The gouge in Havelock’s arm was as long as his thumb in a sharp V shape. Where the flesh had peeled back, his skin looked fish-belly white. The margin of the wound was nearly black with pooling blood. Naomi put absorbent bandage on it and started wrapping it down with an wide elastic band. She had tiny dots of his blood in her hair.

“How are we for moving?” she asked.

“I can go anyplace you want, so long as it’s counter-clockwise,” Alex said. “If there were a dock anywhere within a year of here and we had a reactor, I’d have a vote where to go next.”

“We’ll work on a plan B. How’s the Barb?”

Basia almost had his welding rig back on. Naomi patted Havelock’s wounded arm, a small physical statement. You’re good to go. She turned to the lockers and started pulling out an environment suit of her own.

“She’s still coming up,” Alex said. “But I’m starting to get worried about that missing foot support.”

“All right,” Naomi said. “Back the thrust down for now. We’ll see if we can get it stuck back on.”

Havelock pulled the thick leggings on, shrugged into the suit. He checked the seals automatically, long years of living in vacuum making it all as quick and automatic as reflex. The suit’s medical array kicked on and immediately injected him with a cocktail of anti-shock medicines. His heart raced and his face flushed.

“Well, the good news is they’re out of shuttles,” Basia said. “They won’t be doing that again.”

“What are they going to do,” Naomi said. It took Havelock a long moment to realize she was talking to him.

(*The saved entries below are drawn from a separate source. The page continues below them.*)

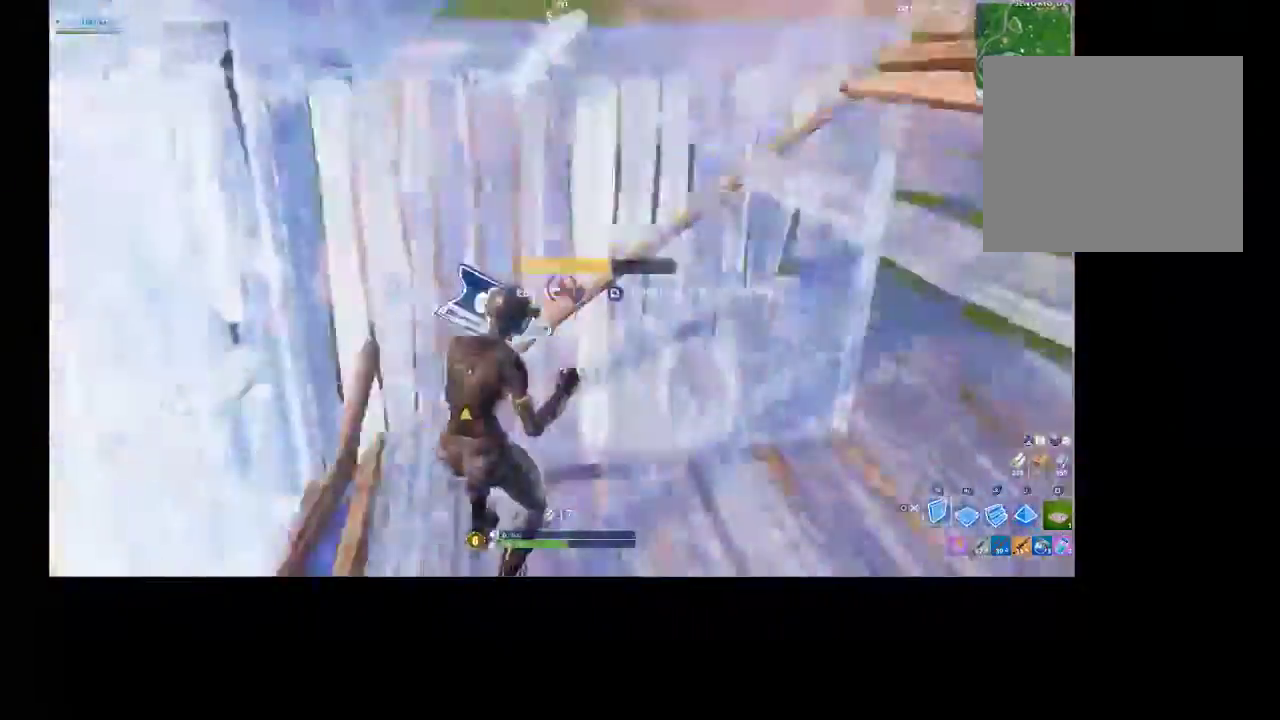
{"dt_ms": 500, "buttons": ["R1"], "left_stick": "up-right", "right_stick": "down", "events": [[33, "left_stick", "up-right"], [167, "CROSS", "down"], [267, "CROSS", "up"], [333, "right_stick", "down"], [367, "R2", "up"], [467, "R1", "down"]]}
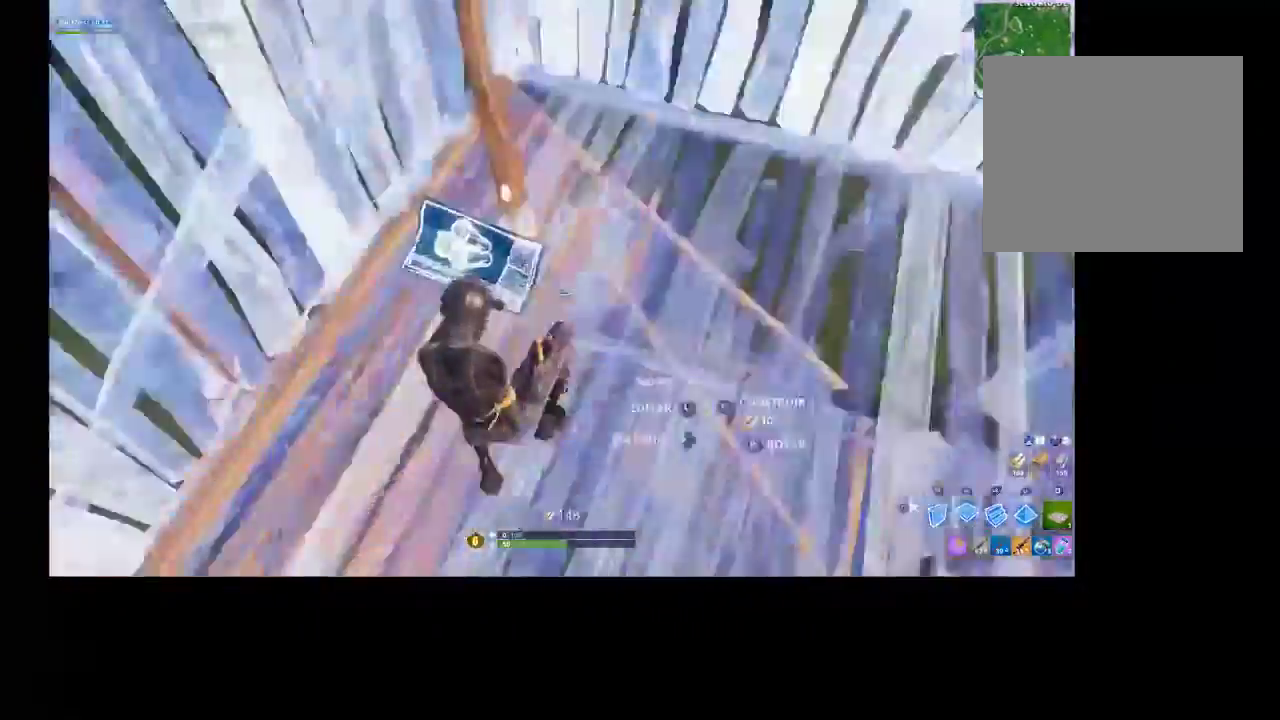
{"dt_ms": 500, "buttons": ["R2"], "left_stick": "left", "right_stick": "up", "events": [[67, "R1", "up"], [67, "right_stick", "down-right"], [133, "R2", "down"], [167, "left_stick", "up"], [167, "right_stick", "right"], [267, "right_stick", "up-right"], [300, "left_stick", "up-left"], [400, "left_stick", "down-left"], [400, "right_stick", "up"], [467, "left_stick", "left"]]}
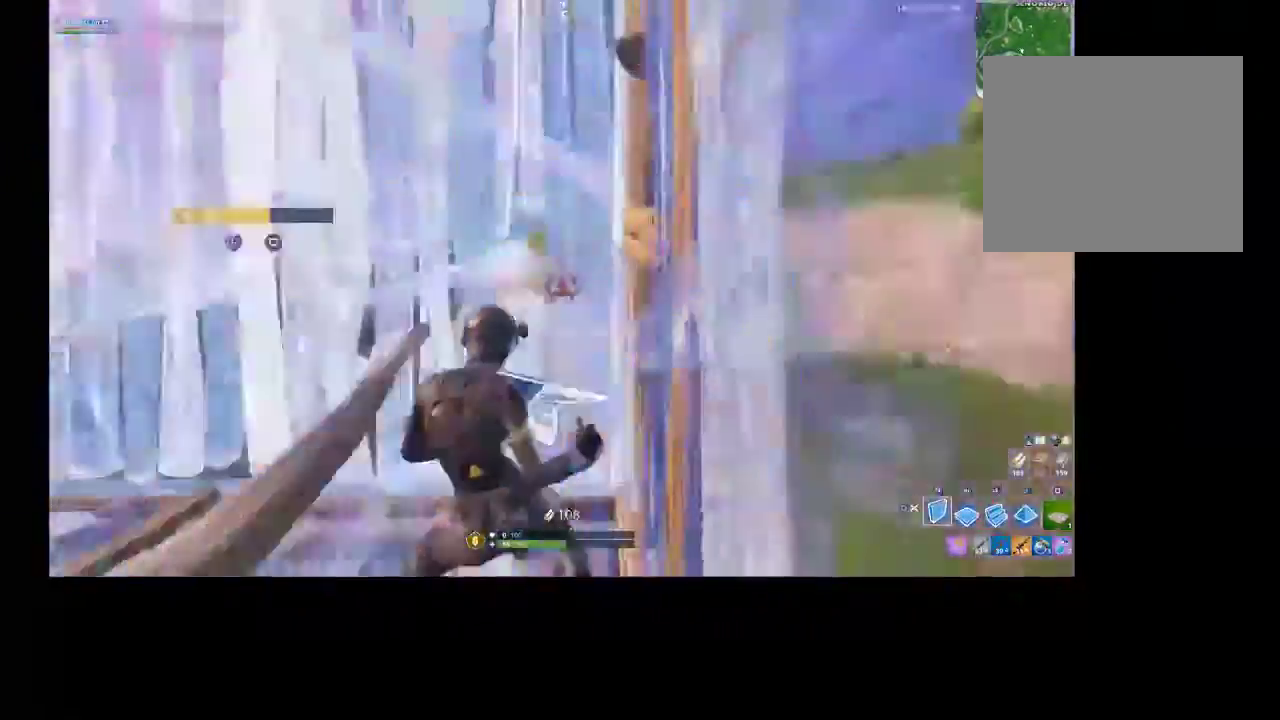
{"dt_ms": 500, "buttons": ["R1", "R2"], "left_stick": "up-left", "right_stick": "center", "events": [[33, "R2", "up"], [67, "L1", "down"], [133, "R1", "down"], [167, "L1", "up"], [167, "right_stick", "down-left"], [200, "R1", "up"], [267, "CIRCLE", "down"], [267, "right_stick", "center"], [333, "CIRCLE", "up"], [367, "R1", "down"], [367, "R2", "down"], [433, "R1", "up"], [433, "R2", "up"], [500, "R1", "down"], [500, "R2", "down"], [500, "left_stick", "up-left"]]}
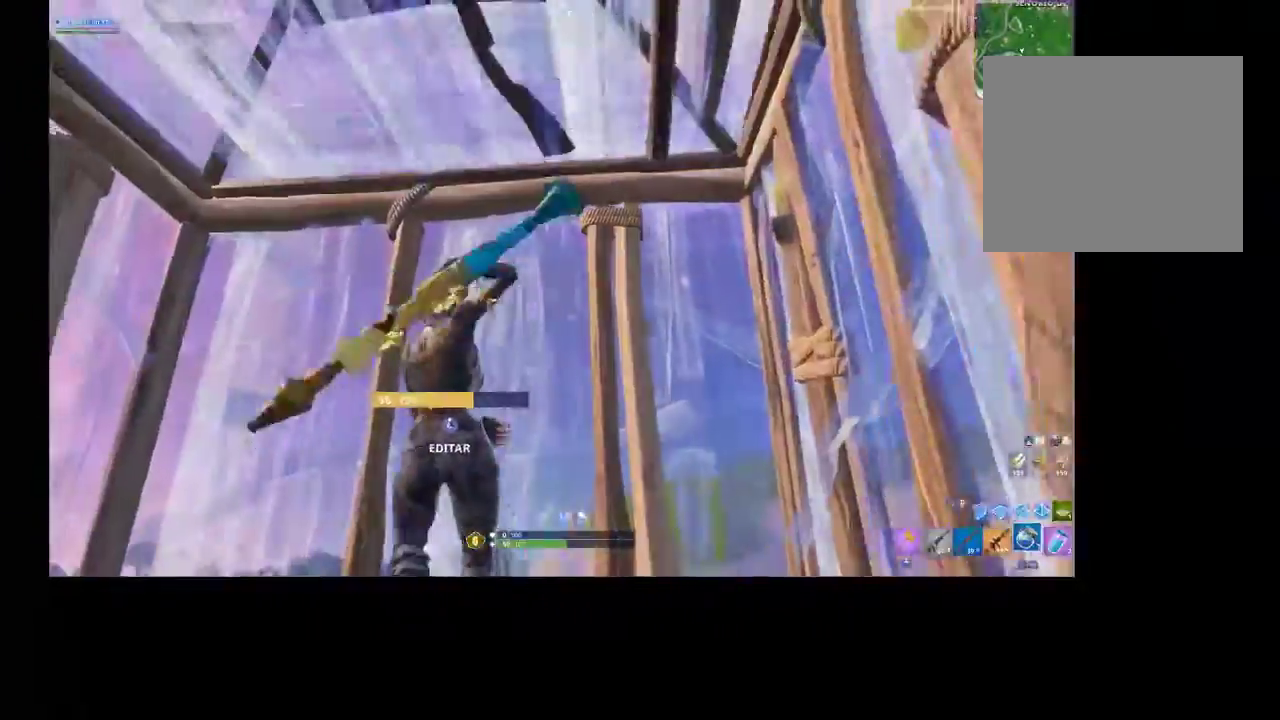
{"dt_ms": 500, "buttons": [], "left_stick": "center", "right_stick": "down-left", "events": [[100, "R1", "up"], [100, "R2", "up"], [100, "right_stick", "down"], [300, "left_stick", "center"], [300, "right_stick", "down-left"]]}
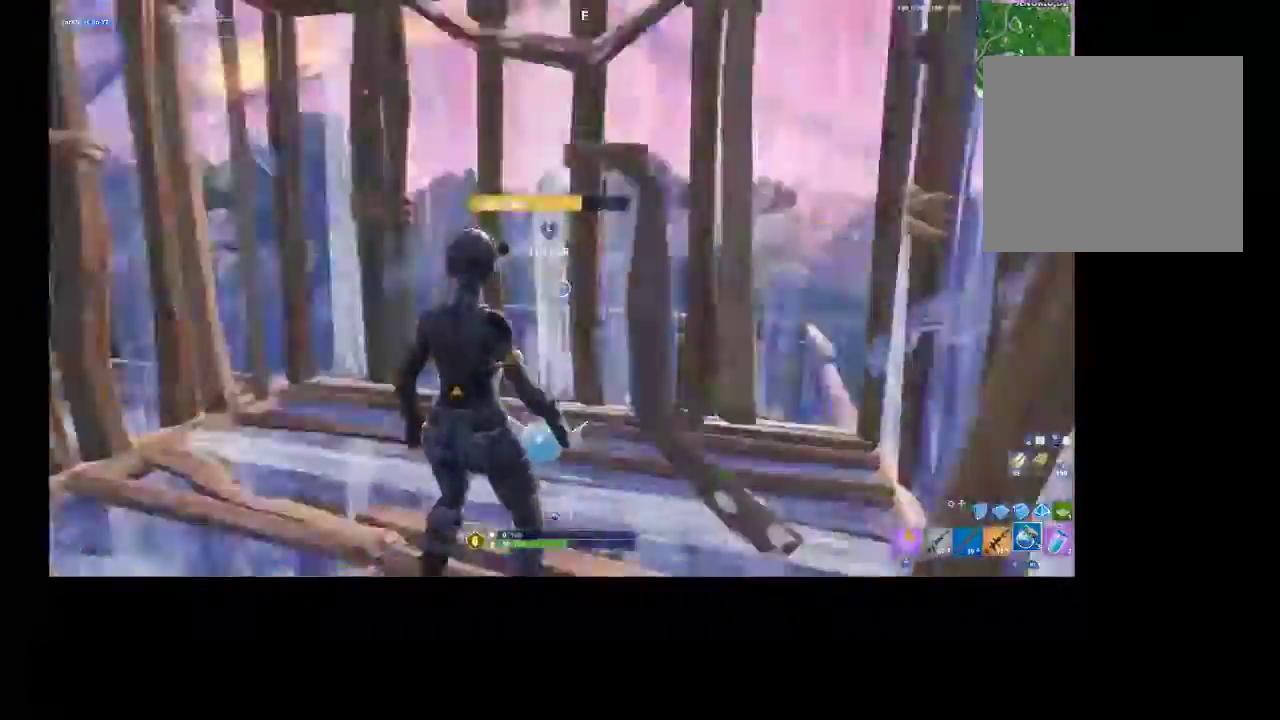
{"dt_ms": 500, "buttons": ["R2"], "left_stick": "center", "right_stick": "center", "events": [[67, "R1", "down"], [67, "R2", "down"], [133, "R1", "up"], [133, "R2", "up"], [200, "R2", "down"], [200, "R3", "down"], [233, "right_stick", "center"], [333, "R3", "up"], [367, "right_stick", "up-right"], [467, "right_stick", "center"]]}
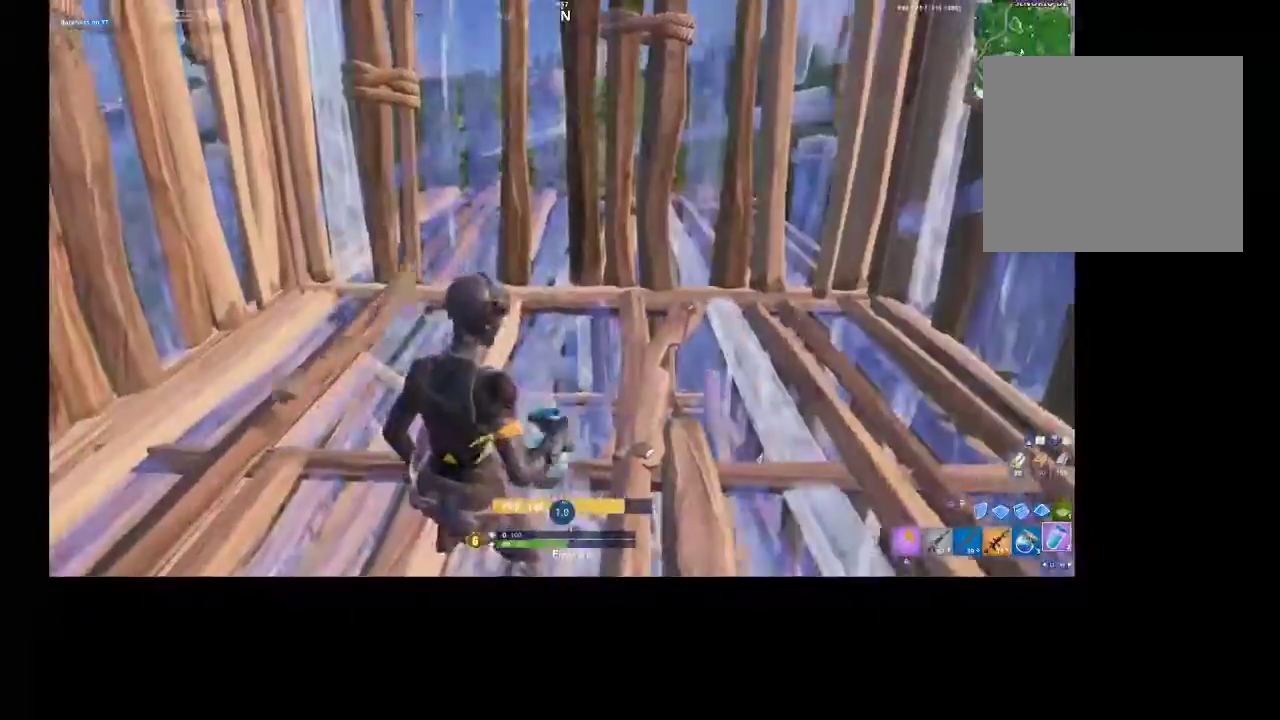
{"dt_ms": 500, "buttons": ["R2"], "left_stick": "center", "right_stick": "center", "events": [[67, "R3", "down"], [167, "R3", "up"], [300, "R3", "down"], [367, "R3", "up"]]}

These were his people. Marwick and Murtry. The militia of engineers. The RCE team had launched the shuttle at the Rocinante and tried to break up a civilian rescue operation. It was a strangely dislocating thought. He’d spent a countable fraction of his life protecting these people, keeping the shipboard politics that always rose up on a long voyage to a minimum, protecting them from outside threats and internal ones. They’d tried to kill not only him, but the crew of the Rocinante and the Barbapiccola too. And the worst of it was that he wasn’t actually surprised.

“XO? I think we’ve got a hole in the port torpedo rails too. Might want to see if everything’s still in place down there. Failsafes are pretty good, but we’ll want to check them all if we ever plan to fire one. It’d be a real pity for our own ordnance to blow us up.”

“Roger that,” Naomi said. “I’m on my way. Basia, can you coordinate with Alex and get that foot support back where it’s supposed to be?”

“Sure can,” the Belter said. The one who’d been part of that first conspiracy to have the RCE people killed. Who had Governor Trying’s blood on his hands. For a moment, their eyes met through the doubled windows of their helmets. Basia’s eyes were hard, and then Havelock thought there was something else. A flicker of shame, maybe. Havelock watched as he cycled the airlock open, and then he watched it close.

“Havelock,” Naomi said. “I need you to answer the question.”

“Which question?”

“What are they going to do next?”

He shook his head. His arm throbbed. There was no point to the attack except spite and the kind of violence that passed for meaning in the face of despair. If Murtry was behind it, all he’d care was that the Barbapiccola went down before the Israel. If it was the engineering militia, they’d done it to show that they hadn’t lost.

The reasons behind it didn’t matter.

“I don’t know,” Havelock said, then sighed. “But it will probably be bad for everyone.”